# No Internet After Changing Wi-Fi Settings



## Scribner (Dec 23, 2019)

I recently changed my security settings on my Wi-Fi network from WPA to WPA2. I kept the network's name and password the same. However, the new settings prevent FreeBSD from connecting to the network. How do I fix this? Preferably, I'd like to have FreeBSD find the network and network settings automatically, so I'm not having to find network information and enter it manually.


----------



## SirDice (Dec 24, 2019)

Run wpa_supplicant(8) by hand with the `-d` option. That will give you lots of debug output and you can see why and where it's failing.


----------



## Scribner (Jan 7, 2020)

Thanks, SirDice. I'm a noob, so I need a little more help. Do I run `# wpa_supplicant -d` or `% wpa_supplicant -d` (note the command prompts for root and a regular user)? I also probably won't understand any of the output. Is there any way I can just forget the network and connect to the network again (with WPA2)? That might be easier for me.


----------



## SirDice (Jan 8, 2020)

Scribner said:


> Do I run  # wpa_supplicant -d or  % wpa_supplicant -d (note the command prompts for root and a regular user)?

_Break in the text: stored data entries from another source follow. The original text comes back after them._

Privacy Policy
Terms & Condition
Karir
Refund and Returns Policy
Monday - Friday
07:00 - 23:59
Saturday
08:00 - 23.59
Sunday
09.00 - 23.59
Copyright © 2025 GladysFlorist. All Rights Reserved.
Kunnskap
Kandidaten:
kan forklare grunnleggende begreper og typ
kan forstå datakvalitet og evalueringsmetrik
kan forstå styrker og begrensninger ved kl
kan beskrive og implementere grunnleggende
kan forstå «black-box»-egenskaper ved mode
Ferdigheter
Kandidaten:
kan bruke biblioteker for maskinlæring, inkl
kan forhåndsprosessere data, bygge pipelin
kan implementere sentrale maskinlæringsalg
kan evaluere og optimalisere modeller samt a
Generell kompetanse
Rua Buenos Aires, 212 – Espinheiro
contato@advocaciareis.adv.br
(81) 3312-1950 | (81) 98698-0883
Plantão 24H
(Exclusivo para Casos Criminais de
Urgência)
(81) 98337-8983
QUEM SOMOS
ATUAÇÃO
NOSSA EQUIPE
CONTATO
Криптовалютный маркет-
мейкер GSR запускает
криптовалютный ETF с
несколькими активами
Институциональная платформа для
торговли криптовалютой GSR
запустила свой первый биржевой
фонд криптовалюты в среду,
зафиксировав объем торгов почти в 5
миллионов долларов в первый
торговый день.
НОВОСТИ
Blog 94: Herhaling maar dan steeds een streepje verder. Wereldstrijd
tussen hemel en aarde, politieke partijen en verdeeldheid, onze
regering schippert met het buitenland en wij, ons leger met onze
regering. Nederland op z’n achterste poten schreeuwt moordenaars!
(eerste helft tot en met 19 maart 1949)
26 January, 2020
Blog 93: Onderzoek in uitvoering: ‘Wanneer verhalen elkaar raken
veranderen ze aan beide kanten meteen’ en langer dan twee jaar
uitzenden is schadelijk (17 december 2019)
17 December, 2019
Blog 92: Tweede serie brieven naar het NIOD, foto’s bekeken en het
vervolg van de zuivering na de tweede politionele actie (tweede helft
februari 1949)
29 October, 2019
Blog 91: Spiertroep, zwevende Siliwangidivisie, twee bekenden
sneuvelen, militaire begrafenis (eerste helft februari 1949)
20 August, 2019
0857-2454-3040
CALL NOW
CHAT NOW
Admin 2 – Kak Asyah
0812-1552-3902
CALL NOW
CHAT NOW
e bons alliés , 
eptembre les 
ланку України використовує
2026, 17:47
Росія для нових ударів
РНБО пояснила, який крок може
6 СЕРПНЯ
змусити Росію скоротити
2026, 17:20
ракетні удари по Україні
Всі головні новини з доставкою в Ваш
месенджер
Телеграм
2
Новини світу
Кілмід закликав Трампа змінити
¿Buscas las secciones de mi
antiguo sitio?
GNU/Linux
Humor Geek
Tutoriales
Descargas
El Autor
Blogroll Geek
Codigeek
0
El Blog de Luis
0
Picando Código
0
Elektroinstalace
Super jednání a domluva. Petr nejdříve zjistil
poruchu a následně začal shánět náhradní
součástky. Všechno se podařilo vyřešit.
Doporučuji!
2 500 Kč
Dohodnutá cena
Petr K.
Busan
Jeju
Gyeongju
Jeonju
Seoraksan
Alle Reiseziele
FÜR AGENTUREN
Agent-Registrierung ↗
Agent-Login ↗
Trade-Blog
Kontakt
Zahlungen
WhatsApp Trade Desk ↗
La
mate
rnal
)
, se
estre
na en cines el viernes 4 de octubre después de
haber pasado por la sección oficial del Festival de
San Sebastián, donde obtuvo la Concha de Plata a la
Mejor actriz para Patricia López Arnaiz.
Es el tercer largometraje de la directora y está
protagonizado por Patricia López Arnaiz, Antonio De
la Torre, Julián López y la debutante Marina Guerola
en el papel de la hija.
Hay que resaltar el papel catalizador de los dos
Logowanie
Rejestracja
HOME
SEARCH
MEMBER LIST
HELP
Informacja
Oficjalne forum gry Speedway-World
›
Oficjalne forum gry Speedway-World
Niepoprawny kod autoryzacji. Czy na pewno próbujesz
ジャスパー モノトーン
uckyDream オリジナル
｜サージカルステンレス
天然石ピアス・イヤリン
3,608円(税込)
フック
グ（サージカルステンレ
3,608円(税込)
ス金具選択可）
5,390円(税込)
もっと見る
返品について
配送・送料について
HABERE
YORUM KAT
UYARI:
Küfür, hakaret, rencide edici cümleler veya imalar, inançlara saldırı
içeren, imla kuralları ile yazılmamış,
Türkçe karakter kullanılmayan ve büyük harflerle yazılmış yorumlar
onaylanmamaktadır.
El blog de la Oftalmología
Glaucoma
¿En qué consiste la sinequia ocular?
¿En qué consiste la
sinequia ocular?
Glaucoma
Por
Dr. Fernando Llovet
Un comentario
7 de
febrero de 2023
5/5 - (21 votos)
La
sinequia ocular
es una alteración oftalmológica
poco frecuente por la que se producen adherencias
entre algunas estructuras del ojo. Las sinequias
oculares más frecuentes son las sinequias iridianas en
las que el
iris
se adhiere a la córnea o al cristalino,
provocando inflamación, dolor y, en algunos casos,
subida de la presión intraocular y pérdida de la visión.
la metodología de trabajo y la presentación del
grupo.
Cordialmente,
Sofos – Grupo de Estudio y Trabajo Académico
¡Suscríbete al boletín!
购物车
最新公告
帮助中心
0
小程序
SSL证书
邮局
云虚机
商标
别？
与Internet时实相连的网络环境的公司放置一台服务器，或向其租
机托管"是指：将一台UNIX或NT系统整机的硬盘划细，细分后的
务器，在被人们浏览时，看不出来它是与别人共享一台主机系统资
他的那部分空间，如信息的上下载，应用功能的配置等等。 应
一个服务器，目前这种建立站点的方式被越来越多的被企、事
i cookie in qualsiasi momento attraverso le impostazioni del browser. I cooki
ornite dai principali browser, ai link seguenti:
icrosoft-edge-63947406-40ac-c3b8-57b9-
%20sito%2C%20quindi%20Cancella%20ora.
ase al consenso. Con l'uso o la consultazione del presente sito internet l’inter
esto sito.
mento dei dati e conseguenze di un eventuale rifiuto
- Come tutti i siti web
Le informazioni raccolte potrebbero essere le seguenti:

It normally runs as a daemon in the background on the root account. So if you want to start it by hand you have to do this as root too.


----------



## Scribner (Mar 1, 2020)

I just tried the Internet on my FreeBSD computer (where I am typing this) for the first time in a couple months, and it works. Do you know why this would be, since I never changed my Wi-Fi password on this computer? Should I still run `# wpa_supplicant -d` on this computer? Is there anything else I should do, such as updating the Wi-Fi password?


----------